Saturday, February 13, 2010

Combat Catamarans

Combat Catamarans

Wednesday, 10 February 2010 04:15
by Tiffany Sukola | Variety News Staff

Army bares high speed vessels plan for Guam

IF THE U.S. Army’s plan to station three Joint High Speed Vessels in Apra Harbor pushes through, Guam residents may have to put up with five to six months of live-fire training each year.

Guam is one of the locations being considered to station up to three high-speed vessels, designed to support the rapid transport of military troops and equipment.

According to an Army news release, the vessels require fueling at sea training, helicopter aviation training and live-fire training.

While the release noted that the Army is looking for sites that could reasonably accommodate the JHSV’s requirement for live-fire training, it wasn’t specified if the training would take place on Guam or at an off-island location.

Home sites for the vessels would only be used to support the berthing and training requirements in and around the stationing location for 170 days per year because the watercrafts will spend an estimated 150 days or more on deployment.

The Army is eyeing Guam as a possible station for the vessels because of the island’s existing port and maintenance facilities.

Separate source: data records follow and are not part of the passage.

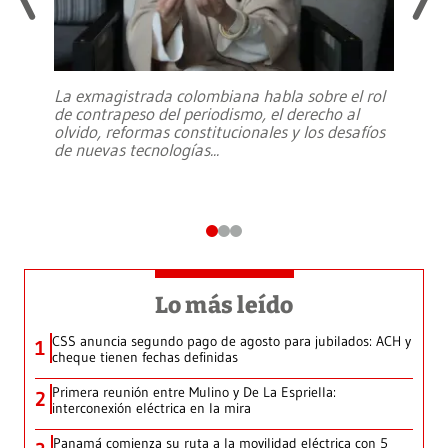
La exmagistrada colombiana habla sobre el rol
de contrapeso del periodismo, el derecho al
olvido, reformas constitucionales y los desafíos
de nuevas tecnologías
...
Lo más leído
CSS anuncia segundo pago de agosto para jubilados: ACH y
1
cheque tienen fechas definidas
Primera reunión entre Mulino y De La Espriella:
2
interconexión eléctrica en la mira
Panamá comienza su ruta a la movilidad eléctrica con 5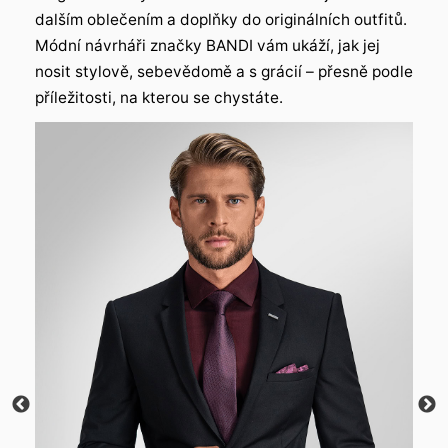
dalším oblečením a doplňky do originálních outfitů.
Módní návrháři značky BANDI vám ukáží, jak jej
nosit stylově, sebevědomě a s grácií – přesně podle
příležitosti, na kterou se chystáte.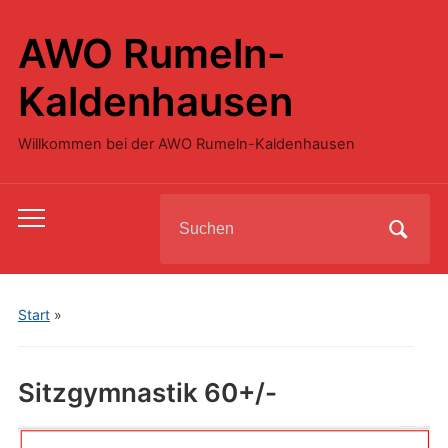
AWO Rumeln-
Kaldenhausen
Willkommen bei der AWO Rumeln-Kaldenhausen
Search
Toggle
for:
mobile
menu
Start
»
Sitzgymnastik 60+/-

The high-speed vessels come with a 31-member crew but can accommodate up to 350 additional soldiers. The vessel can reach speeds of 35-45 knots and has the capacity to carry approximately 700 short tons.

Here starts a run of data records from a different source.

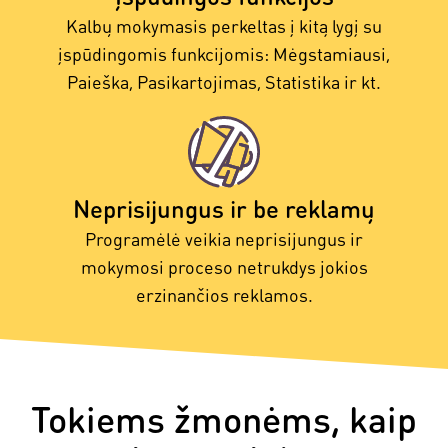
Kalbų mokymasis perkeltas į kitą lygį su
įspūdingomis funkcijomis: Mėgstamiausi,
Paieška, Pasikartojimas, Statistika ir kt.
Neprisijungus ir be reklamų
Programėlė veikia neprisijungus ir
mokymosi proceso netrukdys jokios
erzinančios reklamos.
Tokiems žmonėms, kaip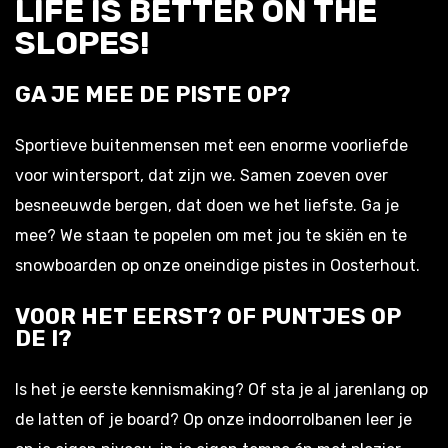
LIFE IS BETTER ON THE
SLOPES
!
GA JE MEE DE PISTE OP?
Sportieve buitenmensen met een enorme voorliefde
voor wintersport, dat zijn we. Samen zoeven over
besneeuwde bergen, dat doen we het liefste. Ga je
mee? We staan te popelen om met jou te skiën en te
snowboarden op onze oneindige pistes in Oosterhout.
VOOR HET EERST? OF PUNTJES OP
DE I?
Is het je eerste kennismaking? Of sta je al jarenlang op
de latten of je board? Op onze indoorrolbanen leer je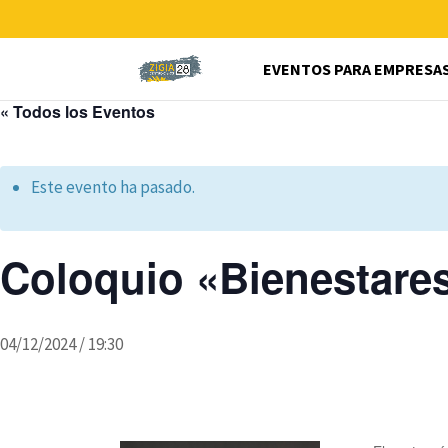
EVENTOS PARA EMPRESA
« Todos los Eventos
Este evento ha pasado.
Coloquio «Bienestare
04/12/2024 / 19:30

The vessels also come with weapons mount for crew-served weapons, a flight deck for helicopter operations and an off-load ramp that allows vehicles to drive off the ship quickly.

Last week, the Army announced that public comments identifying environmental issues and concerns regarding the presence and operation of the high speed vessels will be accepted until March 5.

While Army officials are already studying sites on Guam, U.S. Army Environmental Command Public Affairs Specialist Cathy Kropp said input from local residents and government agencies are still necessary.

Kropp also said that the Army is aware of the existing draft environmental impact statement that outlines the U.S. Navy’s plans for Apra Harbor.

The public comments being sought by the U.S. Army Environmental Command will be used to draft the programmatic environmental impact statement, which will study the potential impacts to air quality, airspace, cultural resources and marine life on various sites around the island if the vessels were stationed locally.